■ **SUPPLIED MATERIAL**
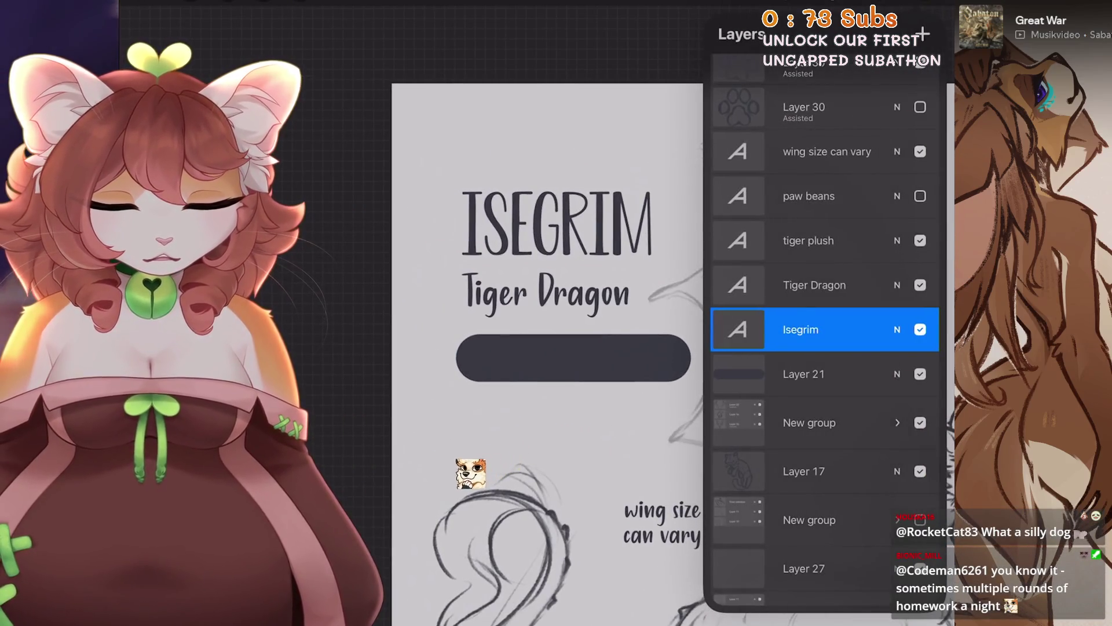
{"action": "left_click", "coordinate": [814, 284]}
{"action": "left_click", "coordinate": [301, 1]}
{"action": "left_click_drag", "start_coordinate": [634, 260], "coordinate": [621, 255]}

■ **PROBLEM DESCRIPTION**
Write out the full listing verbatim, excluding its pictures.

■ **REPLY**
{"action": "left_click", "coordinate": [814, 284]}
{"action": "left_click", "coordinate": [301, 1]}
{"action": "left_click_drag", "start_coordinate": [634, 260], "coordinate": [621, 255]}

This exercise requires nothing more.